* Work required
Write the entries out again exactly; any picture among them gets left out.
*** Supplied material ***
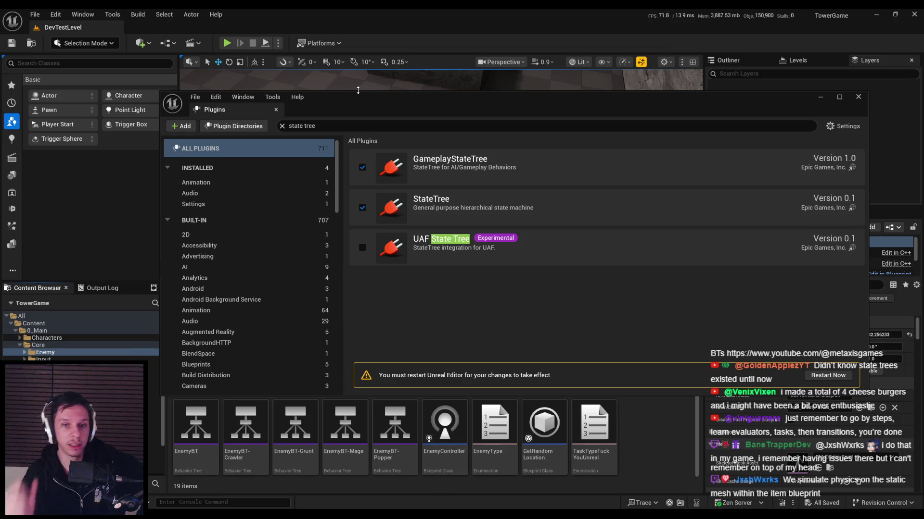
{"action": "left_click_drag", "start_coordinate": [354, 99], "coordinate": [375, 78]}
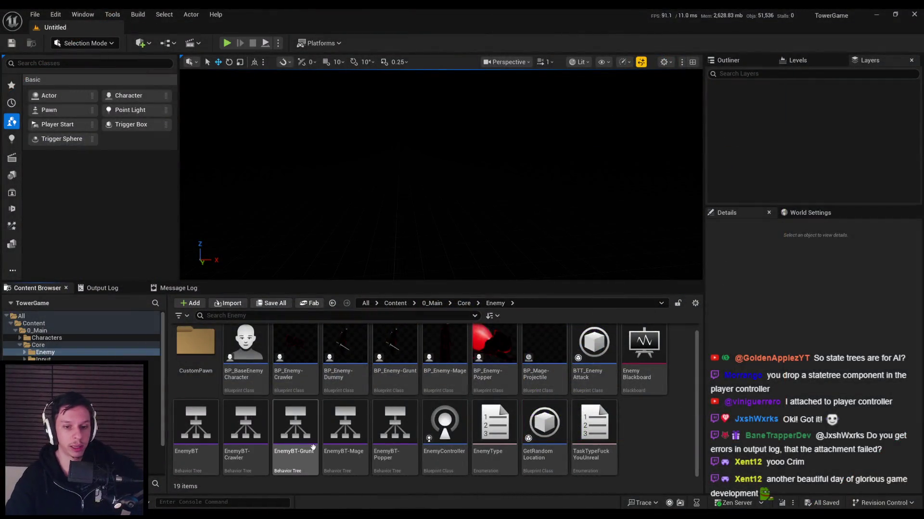
{"action": "double_click", "coordinate": [295, 423]}
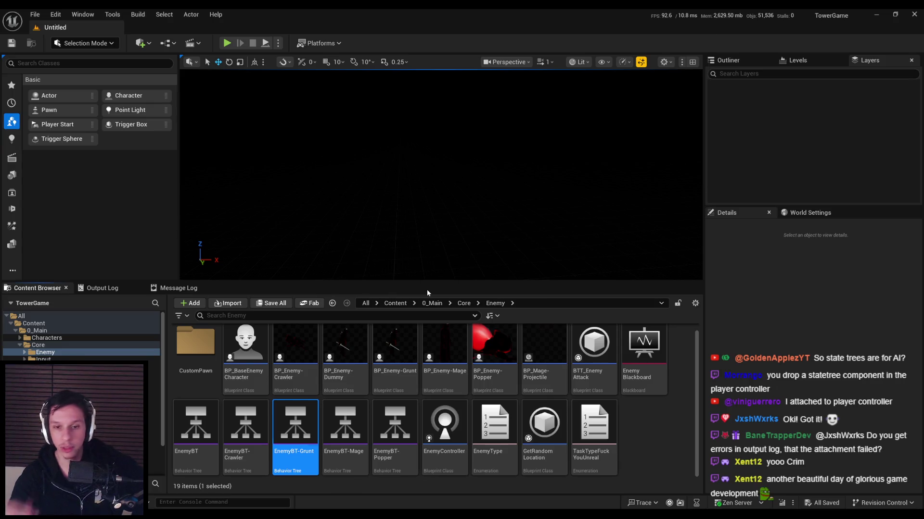
Maximize the EnemyBT-Grunt graph, zoom out, and nudge the Sequence node back and forth.
{"action": "double_click", "coordinate": [470, 44]}
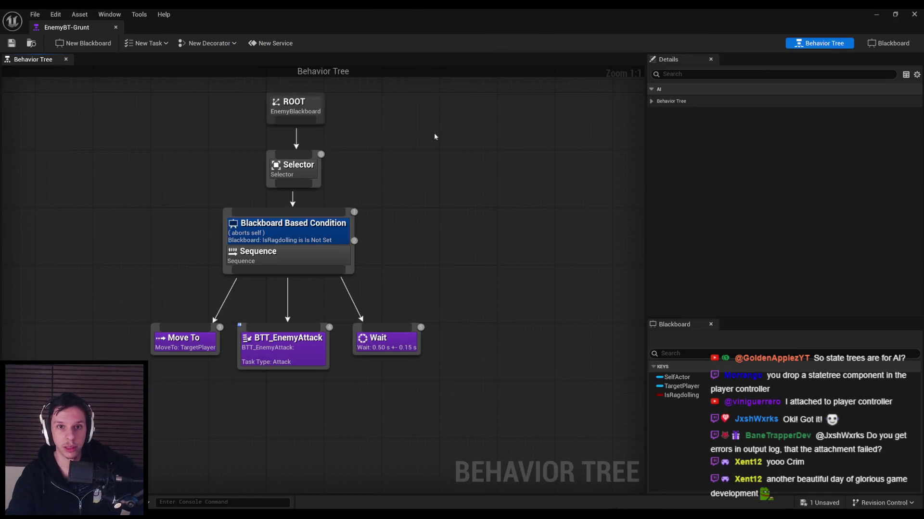
{"action": "scroll", "coordinate": [414, 385], "scroll_direction": "down", "scroll_amount": 1}
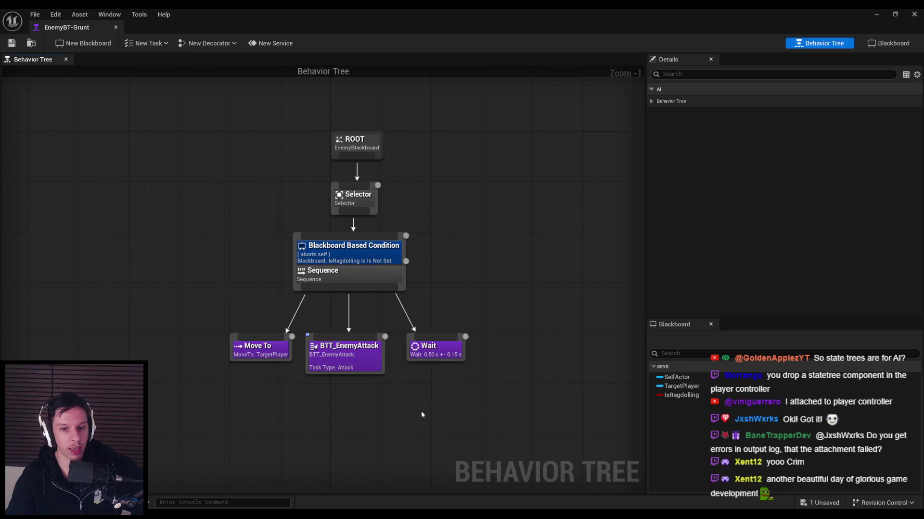
{"action": "mouse_move", "coordinate": [472, 390]}
{"action": "left_mouse_down"}
{"action": "mouse_move", "coordinate": [169, 222]}
{"action": "mouse_move", "coordinate": [225, 233]}
{"action": "mouse_move", "coordinate": [221, 226]}
{"action": "mouse_move", "coordinate": [480, 383]}
{"action": "mouse_move", "coordinate": [198, 224]}
{"action": "left_mouse_up"}
{"action": "left_click", "coordinate": [339, 281]}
*** End of Supplied material ***
* Task solution
{"action": "left_click_drag", "start_coordinate": [354, 99], "coordinate": [375, 78]}
{"action": "double_click", "coordinate": [295, 423]}
Maximize the EnemyBT-Grunt graph, zoom out, and nudge the Sequence node back and forth.
{"action": "double_click", "coordinate": [470, 44]}
{"action": "scroll", "coordinate": [414, 385], "scroll_direction": "down", "scroll_amount": 1}
{"action": "mouse_move", "coordinate": [472, 390]}
{"action": "left_mouse_down"}
{"action": "mouse_move", "coordinate": [169, 222]}
{"action": "mouse_move", "coordinate": [225, 233]}
{"action": "mouse_move", "coordinate": [221, 226]}
{"action": "mouse_move", "coordinate": [480, 383]}
{"action": "mouse_move", "coordinate": [198, 224]}
{"action": "left_mouse_up"}
{"action": "left_click", "coordinate": [339, 281]}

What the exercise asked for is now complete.